Beyond accuracy, models must be tested for fairness and bias to ensure equitable treatment across different user groups and to prevent discriminatory outcomes. Bias testing should be integrated early and throughout the AI development life cycle, adopting a “shift left” approach to detect and mitigate biases in training data and model outputs. This includes testing for demographic biases related to age, gender, race, culture, and religion. If biases persist after initial mitigation efforts, retraining and data cleansing are necessary until fairness goals are met. Fairness audits and bias detection are essential to comply with ethical standards and regulatory requirements.
Stress testing evaluates model robustness by subjecting it to extreme or edge-case inputs to verify stability and reliability under unexpected conditions. Scenario analysis involves testing the model in hypothetical or real-world scenarios to predict behavior and effectiveness in diverse operational contexts. These tests help identify vulnerabilities, potential failure modes, and limitations, enabling organizations to develop risk mitigation plans before deployment. Stress and scenario testing also support transparency and accountability by demonstrating the model’s operational boundaries and resilience.
Comprehensive documentation of testing methodologies, results, and remediation actions is vital. Model cards can be used to summarize model details, performance metrics, limitations, and ethical considerations, fostering transparency and trust. Testing and validation should follow the organization’s change management processes and be conducted by independent parties to ensure objectivity. Where risk is identified, documented mitigation plans should be integrated into the project risk register, and validated models should be authorized for production deployment only after satisfactory testing outcomes. See section 2.4 Build, Adapt, and Document Models for more information.

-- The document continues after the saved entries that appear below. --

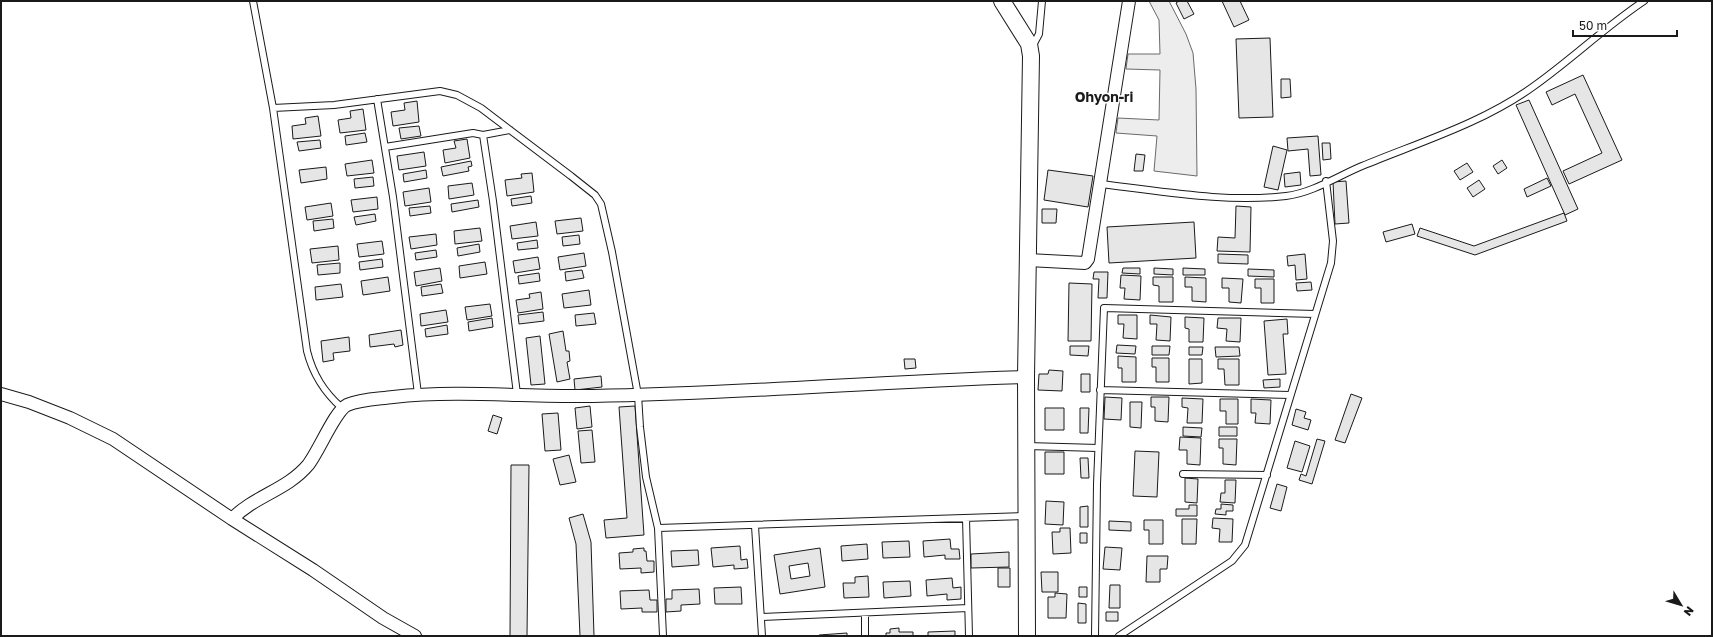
<svg xmlns="http://www.w3.org/2000/svg" width="1713" height="637" viewBox="0 0 1713 637" font-family="'Golos Text',sans-serif">
	<rect width="100%" height="100%" fill="#fff"/>
	<path fill="#ededed" stroke="#6a6a6a" d="M1149,1H1169L1186,34L1193,53L1196,89L1197,176L1154,171L1157,136L1116,133L1118,118L1159,120L1160,70L1126,69L1128,54H1160L1159,20Z"/>
	<path fill="#e6e6e6" stroke="#1a1a1a" fill-rule="evenodd" d="M1179,1H1187L1194,14L1184,19L1176,3Z
		M1222,1H1240L1249,20L1234,27Z
		M1270,38L1273,117L1239,118L1236,39Z
		M1583,75L1622,160L1569,184L1563,171L1602,153L1575,94L1552,105L1546,92Z
		M1281,79H1290L1291,97L1281,98Z
		M1529,100L1578,209L1565,215L1516,105Z
		M417,101L419,122L393,126L391,112L405,110L404,103Z
		M363,109L366,130L340,133L338,120L351,118L350,111Z
		M318,116L321,136L293,139L292,126L306,124L305,118Z
		M419,126L421,136L401,139L399,128Z
		M365,133L367,142L346,145L345,136Z
		M1318,136L1321,175L1310,176L1308,149L1288,151L1287,138Z
		M467,139L470,158L445,163L443,150L456,148L454,141Z
		M320,140L321,148L299,151L297,142Z
		M1322,143H1330L1331,159L1323,160Z
		M1273,146L1287,150L1278,190L1264,187Z
		M424,152L426,166L399,170L397,156Z
		M1136,154L1145,155L1143,171H1134Z
		M372,160L374,173L347,176L345,164Z
		M1502,160L1507,168L1498,174L1493,166Z
		M471,161L472,166L468,167L469,171L443,176L441,167Z
		M1467,163L1473,172L1460,180L1454,171Z
		M326,167L327,179L301,183L299,170Z
		M426,170L427,178L404,182L403,174Z
		M1048,170L1093,176L1088,207L1044,200Z
		M1300,172L1301,185L1285,187L1284,174Z
		M532,173L534,192L507,196L505,180L522,178L521,174Z
		M373,177L374,186L355,188L354,179Z
		M1547,178L1551,186L1527,197L1524,189Z
		M1479,180L1485,189L1473,197L1467,188Z
		M1346,181L1349,223L1335,224L1333,182Z
		M472,183L474,195L449,199L448,186Z
		M429,188L431,202L405,206L403,192Z
		M531,196L532,203L512,206L511,199Z
		M377,197L378,209L353,212L351,200Z
		M478,200L479,207L452,212L451,204Z
		M331,203L333,216L307,220L305,207Z
		M430,206L431,213L410,216L409,208Z
		M1236,206L1251,207L1250,252L1217,251L1218,237L1235,238Z
		M1042,209H1057L1056,223H1042Z
		M1564,213L1567,221L1475,255L1417,236L1420,228L1474,246Z
		M375,214L376,221L356,225L354,217Z
		M581,218L583,231L557,234L555,221Z
		M333,219L334,228L314,231L313,221Z
		M536,222L538,236L512,239L510,226Z
		M1194,222L1196,258L1109,263L1107,227Z
		M1412,224L1415,234L1386,242L1383,232Z
		M480,228L482,241L455,244L454,231Z
		M436,234L437,245L411,249L409,237Z
		M579,235L580,244L563,246L562,237Z
		M537,240L538,248L518,250L517,243Z
		M382,241L384,254L359,257L357,244Z
		M479,244L480,252L458,256L457,248Z
		M338,246L339,260L312,263L310,249Z
		M436,250L437,257L416,260L415,253Z
		M584,253L586,266L560,270L558,257Z
		M1218,254L1248,255V264L1218,263Z
		M1305,254L1307,279L1296,280L1295,265L1288,266L1287,256Z
		M538,257L540,269L515,273L513,261Z
		M382,259L383,267L360,270L359,262Z
		M485,262L487,274L460,278L459,266Z
		M340,263V273L318,275L317,265Z
		M440,268L442,281L416,286L414,272Z
		M1123,268H1140V274L1122,273Z
		M1154,268L1173,269V275L1154,274Z
		M1183,268L1205,269V275H1183Z
		M1248,269L1274,270V277L1248,276Z
		M582,270L584,278L566,281L565,272Z
		M1094,272H1108L1107,298H1098L1099,279H1093Z
		M539,273L540,281L519,284L518,276Z
		M1121,275L1141,276L1140,300L1124,299L1125,288H1120Z
		M388,277L390,291L363,295L361,281Z
		M1153,277H1173V302H1159V286L1153,285Z
		M1185,277L1206,278V302L1192,301V287H1185Z
		M1222,278L1243,279L1241,303L1229,302V288H1222Z
		M1255,279H1274V303H1261V288H1255Z
		M1311,282L1312,290L1297,291L1296,283Z
		M1069,283L1092,284L1091,341H1068Z
		M341,284L343,297L316,300L315,287Z
		M441,284L443,293L422,296L421,287Z
		M589,290L591,305L564,308L562,294Z
		M541,292L543,309L518,313L516,300L530,298L529,294Z
		M490,304L492,316L467,320L465,307Z
		M446,310L448,322L421,326L420,314Z
		M543,312L544,321L519,324L518,315Z
		M594,313L596,324L576,326L575,315Z
		M1118,315H1137V339L1123,338L1124,324H1118Z
		M1150,315L1171,317L1170,341L1156,340L1157,324H1150Z
		M1185,317L1204,318L1203,342H1189V329L1185,328Z
		M492,318L493,327L469,331L468,322Z
		M1218,318H1241L1240,342L1226,341L1227,329L1217,328Z
		M1287,319L1288,334H1283L1286,374L1268,375L1264,321Z
		M447,325L448,334L426,337L425,329Z
		M401,330L403,345L395,347L394,344L370,347L369,335Z
		M563,331L566,351H569L570,361L567,362L570,379L557,382L549,334Z
		M540,336L545,384L531,385L526,338Z
		M349,337L350,351L333,353L334,360L323,362L321,341Z
		M1117,345L1136,346L1135,354L1116,353Z
		M1070,346H1089L1088,356L1070,355Z
		M1152,346H1170L1169,355H1152Z
		M1189,347H1203L1202,355H1189Z
		M1215,347H1239L1240,356L1216,357Z
		M1118,356L1136,357V382H1122V368H1118Z
		M1152,358H1169V382H1156V367H1152Z
		M904,359H915L916,368L905,369Z
		M1189,359H1202V383L1189,384Z
		M1218,359H1239V385H1225L1224,369H1218Z
		M1049,370L1063,371L1062,391L1038,390L1039,374H1048Z
		M1081,374H1090V392H1081Z
		M601,376L602,387L575,390L574,379Z
		M1280,379V387L1264,388L1263,380Z
		M1351,394L1362,398L1345,443L1335,440Z
		M1105,397L1122,398L1121,420L1104,419Z
		M1151,397H1169L1168,422L1155,421V407H1151Z
		M1182,398L1203,399L1202,423H1187L1188,408L1182,407Z
		M1220,399H1238V424H1226V411H1220Z
		M1251,399L1271,400L1270,424L1255,423L1256,413H1251Z
		M1130,402H1142L1141,428L1130,427Z
		M590,406L592,427L577,429L575,408Z
		M635,406L644,535L606,538L604,520L627,518L619,407Z
		M1045,408H1064V430H1045Z
		M1080,408H1089L1088,433H1080Z
		M1296,409L1306,412L1304,418L1311,420L1308,430L1292,425Z
		M558,413L561,450L545,451L542,414Z
		M493,415L502,418L497,434L488,431Z
		M1183,427L1202,428L1201,437L1183,436Z
		M1219,427H1237V436H1219Z
		M592,430L595,462L581,463L578,431Z
		M1180,437L1201,438L1200,465L1187,464V450H1179Z
		M1219,439H1237L1236,465L1223,464V448H1219Z
		M1317,439L1325,441L1312,484L1299,480L1301,474L1306,476Z
		M1295,441L1310,446L1302,472L1287,468Z
		M1135,451L1159,452L1157,497L1133,496Z
		M1045,452H1064V474H1045Z
		M569,455L576,482L560,485L553,459Z
		M1080,458H1088L1089,478H1081Z
		M511,465H529L527,636H510Z
		M1185,478L1198,479L1197,503L1185,502Z
		M1225,480H1236L1235,503L1220,502L1221,493H1225Z
		M1277,484L1287,487L1281,511L1270,508Z
		M1046,501L1064,502L1063,525L1045,524Z
		M1221,504L1233,505V511H1226V515L1215,514L1216,509H1221Z
		M1189,505H1197V516H1176V509H1189Z
		M1088,506V527H1080V507Z
		M583,514L591,542L594,636H580L576,544L569,518Z
		M1213,518L1233,519L1232,542H1219L1220,529L1212,528Z
		M1182,519H1197L1196,544H1182Z
		M1144,520H1163V544H1149V530H1144Z
		M1109,521L1131,522V531L1109,530Z
		M1060,528H1070L1071,553L1053,554L1052,532H1060Z
		M1080,533H1087V543H1080Z
		M950,539L951,549H959L960,559H945V555L924,557L923,541Z
		M909,541L910,557L883,558L882,542Z
		M867,544L868,559L842,561L841,546Z
		M740,546L741,560L747,559L748,568L734,569V565L713,567L711,548Z
		M1105,547L1122,548L1120,570L1103,569Z
		M644,548V551H646L647,561H654V572L641,573V568L620,569L619,553L633,552V549Z
		M820,548L825,587L780,594L774,555ZM808,563L810,576L791,579L789,566Z
		M698,550L699,565L672,567L671,551Z
		M1009,552V567L971,568V554Z
		M1147,556H1168L1167,569H1160V582H1146Z
		M998,568H1010V587H998Z
		M1041,572H1058V592H1042Z
		M868,576L869,597L844,598L843,583H855V577Z
		M952,578L953,588L961,587V599L947,600V594L927,596L926,580Z
		M910,581L911,596L884,598L883,582Z
		M1110,585H1120V608H1109Z
		M741,587L742,604H715L714,588Z
		M1079,587H1087V597H1079Z
		M699,589L700,604L681,605V611L666,612V599H672V590Z
		M649,590L650,600H657V612H642V608L621,609L620,591Z
		M1055,593L1067,594L1066,618H1048V597H1055Z
		M1078,603L1086,604V623H1078Z
		M1106,612H1118V621H1106Z
		M899,628V632H913V636H886V633H890V629Z
		M955,631V636H928V632Z
		M847,633V636H819V635Z"/>
	<g fill="none" stroke-linecap="round" stroke-linejoin="round">
		<g stroke="#1a1a1a" stroke-width="8">
			<path id="service" d="M253,1L273,108L307,351C313,375 324,392 342,408
				M1032,47L1039,34L1042,1
				M377,99L393,197L418,394
				M273,108L334,105L440,91L457,95L481,108L571,176L595,195L601,204L612,252L638,395L640,427L646,477L658,528
				M483,135L493,201L517,394
				M385,147L473,133L483,135L510,130
				M1100,184C1162,191 1224,203 1286,196C1312,193 1338,176 1362,166C1420,142 1483,123 1534,86C1572,59 1605,27 1644,1
				M1100,390L1290,395
				M1027,446L1098,448
				M1183,474L1267,475
				M966,518L969,636
				M755,526L762,636
				M865,613V636
				M762,617L968,608
				M663,636L658,528L1025,516
				M1095,636L1097,484L1104,308L1315,314
				M1119,636L1232,561L1245,545L1331,263L1333,241L1326,181"/>
		</g>
		<g stroke="#1a1a1a" stroke-width="14">
			<path id="minor" d="M1028,260L1085,263L1088,259L1129,1
				M1,394L29,402L70,418L113,439L232,519L313,570L383,618L415,636
				M232,519C254,496 287,490 308,465C319,451 335,411 347,405C361,399 378,399 393,397C459,390 526,397 593,396C737,394 881,381 1026,377"/>
		</g>
		<g stroke="#1a1a1a" stroke-width="18">
			<path id="tertiary" d="M1002,1L1029,44L1031,56L1026,377L1027,636"/>
		</g>
		<use href="#service" stroke="#fff" stroke-width="6"/>
		<use href="#minor" stroke="#fff" stroke-width="12"/>
		<use href="#tertiary" stroke="#fff" stroke-width="16"/>
	</g>
	<g text-anchor="middle" dominant-baseline="central" stroke-width="3" stroke-linejoin="round" paint-order="stroke">
		<g font-size="14" font-weight="bold" fill="#1a1a1a" stroke="#fff">
			<text x="1104" y="96">Ohyon-ri</text>
		</g>
	</g>
	<rect width="1713" height="637" fill="none" stroke="#1a1a1a" stroke-width="4"/>
	<g transform="translate(1681 605) rotate(128)" stroke="#ffffff" stroke-width="3" paint-order="stroke">
	<path d="M0-3L7 15L0 10L-7 15Z" fill="#1a1a1a"/>
	<text y="-6" font-size="11" font-weight="bold" text-anchor="middle" fill="#1a1a1a">N</text>
	</g>
	<path d="M1573 30v6h104v-6" fill="none" stroke="#1a1a1a" stroke-width="2"/>
	<text x="1579" y="30" font-size="12" fill="#1a1a1a" stroke="#ffffff" stroke-width="3" paint-order="stroke">50 m</text>
</svg>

Evaluating an AI model’s performance is a critical step to ensure that it meets both technical benchmarks and business success metrics. This evaluation typically involves measuring the model’s accuracy, precision, recall, and F1 score against a validation dataset that the model has not previously seen. The validation dataset serves as a proxy to assess whether the model generalizes well to new data and sustains its performance in real-world scenarios. If the model does not meet the defined performance goals or business objectives, an iterative process of fine tuning is required to optimize outcomes.
Fine tuning primarily involves adjusting the model’s hyperparameters—settings that influence the learning process, such as learning rate, batch size, or network architecture parameters. This iterative tuning is essential to improving the model’s predictive accuracy and robustness. Multiple rounds of training, evaluation, and hyperparameter adjustment may be necessary until the model achieves satisfactory performance metrics. Once fine tuning is complete, a final evaluation is conducted using a separate testing dataset to confirm the model’s readiness for deployment.
Beyond initial training and tuning, continuous monitoring of the model’s performance is necessary to detect model drift—an erosion of model accuracy over time due to changes in input data characteristics or emerging patterns not represented in the original training data. Model drift can manifest as declines in key metrics such as precision or recall, potentially leading to suboptimal or erroneous outputs. Organizations should implement monitoring systems that track these metrics and alert stakeholders when performance degrades beyond acceptable thresholds.
When model drift is detected, retraining the model with updated and representative datasets is often required to restore performance. This retraining may also include further fine tuning to adapt to new data distributions or business conditions. Regular maintenance cycles that incorporate retraining and fine tuning help maintain the AI system’s relevance, accuracy, and alignment with evolving business goals.